Neste contexto, o primeiro-ministro Boris Johnson anunciou que visitará a região na segunda-feira. Ele lamentou que a Irlanda do Norte seja "um peão em meio a uma batalha entre o governo britânico e a União Europeia".

"Hoje, o DUP não apoiará a eleição de um presidente da assembleia", anunciou seu líder, Jeffrey Donaldson, cujo partido defende, ferozmente, o pertencimento da Irlanda do Norte à coroa britânica.

Sem a designação de um novo presidente, após as legislativas regionais da semana passada, a Câmara Autônoma do Norte-Irlandesa não poderá funcionar.

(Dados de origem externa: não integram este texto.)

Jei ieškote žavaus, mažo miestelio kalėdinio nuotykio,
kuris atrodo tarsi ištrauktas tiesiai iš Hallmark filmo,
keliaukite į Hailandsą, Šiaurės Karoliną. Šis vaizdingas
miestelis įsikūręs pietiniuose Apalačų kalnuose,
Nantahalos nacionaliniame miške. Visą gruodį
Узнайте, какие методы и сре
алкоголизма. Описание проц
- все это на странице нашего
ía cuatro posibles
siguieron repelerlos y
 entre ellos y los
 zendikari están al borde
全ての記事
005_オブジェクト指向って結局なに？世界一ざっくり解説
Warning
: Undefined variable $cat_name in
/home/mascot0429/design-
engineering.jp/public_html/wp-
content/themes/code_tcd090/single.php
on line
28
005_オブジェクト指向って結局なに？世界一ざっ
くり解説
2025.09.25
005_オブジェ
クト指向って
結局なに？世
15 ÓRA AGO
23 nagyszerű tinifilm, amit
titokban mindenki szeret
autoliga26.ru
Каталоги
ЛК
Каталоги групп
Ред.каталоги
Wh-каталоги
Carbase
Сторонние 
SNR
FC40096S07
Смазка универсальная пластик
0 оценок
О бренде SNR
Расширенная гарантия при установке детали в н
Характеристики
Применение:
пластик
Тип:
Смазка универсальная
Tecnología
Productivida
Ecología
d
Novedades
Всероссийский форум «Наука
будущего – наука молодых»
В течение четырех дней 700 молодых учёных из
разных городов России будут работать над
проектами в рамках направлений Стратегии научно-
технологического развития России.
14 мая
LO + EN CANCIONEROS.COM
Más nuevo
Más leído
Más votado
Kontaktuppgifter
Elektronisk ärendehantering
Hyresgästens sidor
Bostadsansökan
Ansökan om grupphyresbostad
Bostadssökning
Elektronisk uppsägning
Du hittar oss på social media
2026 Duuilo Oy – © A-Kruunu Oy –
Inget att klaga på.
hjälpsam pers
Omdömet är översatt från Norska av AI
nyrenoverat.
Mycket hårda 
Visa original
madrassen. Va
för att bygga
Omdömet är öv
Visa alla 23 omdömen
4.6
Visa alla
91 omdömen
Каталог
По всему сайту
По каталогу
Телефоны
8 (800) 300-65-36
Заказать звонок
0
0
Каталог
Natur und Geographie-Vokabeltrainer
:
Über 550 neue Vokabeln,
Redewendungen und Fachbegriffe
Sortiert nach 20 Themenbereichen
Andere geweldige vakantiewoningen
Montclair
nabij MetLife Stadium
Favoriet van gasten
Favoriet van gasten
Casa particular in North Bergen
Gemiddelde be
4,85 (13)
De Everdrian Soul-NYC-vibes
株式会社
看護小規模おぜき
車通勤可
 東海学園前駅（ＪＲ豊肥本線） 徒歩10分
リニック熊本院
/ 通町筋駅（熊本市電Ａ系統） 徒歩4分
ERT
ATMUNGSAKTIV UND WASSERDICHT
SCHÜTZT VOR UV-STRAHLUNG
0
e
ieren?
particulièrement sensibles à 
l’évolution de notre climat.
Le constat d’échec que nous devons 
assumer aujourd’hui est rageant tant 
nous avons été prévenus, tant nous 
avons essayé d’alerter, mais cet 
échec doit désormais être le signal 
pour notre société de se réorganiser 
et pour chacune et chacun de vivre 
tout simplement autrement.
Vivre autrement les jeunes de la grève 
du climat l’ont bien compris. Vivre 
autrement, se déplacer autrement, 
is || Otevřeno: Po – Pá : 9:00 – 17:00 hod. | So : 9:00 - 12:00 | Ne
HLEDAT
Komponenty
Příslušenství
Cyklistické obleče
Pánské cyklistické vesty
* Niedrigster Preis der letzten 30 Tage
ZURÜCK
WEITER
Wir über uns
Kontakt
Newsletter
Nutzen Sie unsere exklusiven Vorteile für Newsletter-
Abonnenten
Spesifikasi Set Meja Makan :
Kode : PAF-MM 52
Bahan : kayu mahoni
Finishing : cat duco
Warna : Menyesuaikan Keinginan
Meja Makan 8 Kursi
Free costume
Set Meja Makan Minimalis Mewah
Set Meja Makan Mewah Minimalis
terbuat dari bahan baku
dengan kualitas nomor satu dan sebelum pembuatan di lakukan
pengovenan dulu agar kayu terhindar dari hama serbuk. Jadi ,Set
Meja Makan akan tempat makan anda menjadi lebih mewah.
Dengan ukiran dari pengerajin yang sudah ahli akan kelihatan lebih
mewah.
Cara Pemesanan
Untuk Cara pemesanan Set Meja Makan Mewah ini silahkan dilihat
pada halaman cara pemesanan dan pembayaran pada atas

A Casa deve se reunir pela primeira vez na sexta-feira, após a vitória do Sinn Fein - ex-braço político do grupo armado IRA e partidário da reunificação com a vizinha República da Irlanda - nas eleições de 5 de maio. Foi a primeira vez, desde a divisão da ilha há 100 anos.

O DUP se recusa, porém, a nomear um vice-primeiro-ministro, enquanto foram mantidos os controles aduaneiros pós-Brexit entre a Irlanda do Norte e o restante do Reino Unido, impostos pelo chamado "Protocolo Norte-Irlandês" negociado por Londres e Bruxelas.

Após liderar o governo local, tradicionalmente, sempre formado em coalizão com os republicanos, em virtude do Acordo de Paz da Sexta-feira Santa de 1998, a sigla agora é a segunda maior força política da região.

Donaldson reiterou na sexta-feira sua ferrenha oposição a este texto, o qual acusa de minar o lugar da Irlanda do Norte no país.

Convidada para ser a nova chefe do governo regional, Michelle O'Neill, do Sinn Fein, acusou-o de "fazer o público refém".

Com base nessas tensões políticas na região e nas barreiras ao comércio entre a Irlanda do Norte e o resto do país, o governo britânico pediu à União Europeia que renegocie o protocolo, em profundidade. Bruxelas afirmou, no entanto, estar disposta a fazer apenas "ajustes".

Na quinta-feira (12), Londres ameaçou agir, unilateralmente, para suprimir a aplicação de grandes partes do protocolo, talvez já na próxima semana. A UE reagiu, dizendo se tratar de uma postura "inaceitável", que pode deflagrar severas represálias comerciais.

"O governo não tem escolha agora a não ser agir unilateralmente para não mais aplicar todo ou parte do protocolo", escreveu David Frost, ex-ministro responsável pelo Brexit dentro do governo britânico, no jornal conservador Daily Telegraph.

"Existe uma ameaça iminente para nossa capacidade de governar a Irlanda do Norte", acrescentou, e classificou de "desproporcional" que a UE imponha represálias comerciais.

O protocolo tem como objetivo proteger a frágil paz na Irlanda do Norte, evitando o retorno de uma fronteira física com a República da Irlanda, país-membro da UE.

Para isso, mantém a região britânica dentro do mercado único europeu e na união aduaneira, o que implica impor controles sobre os produtos que chegam à Irlanda do Norte procedentes do restante do Reino Unido.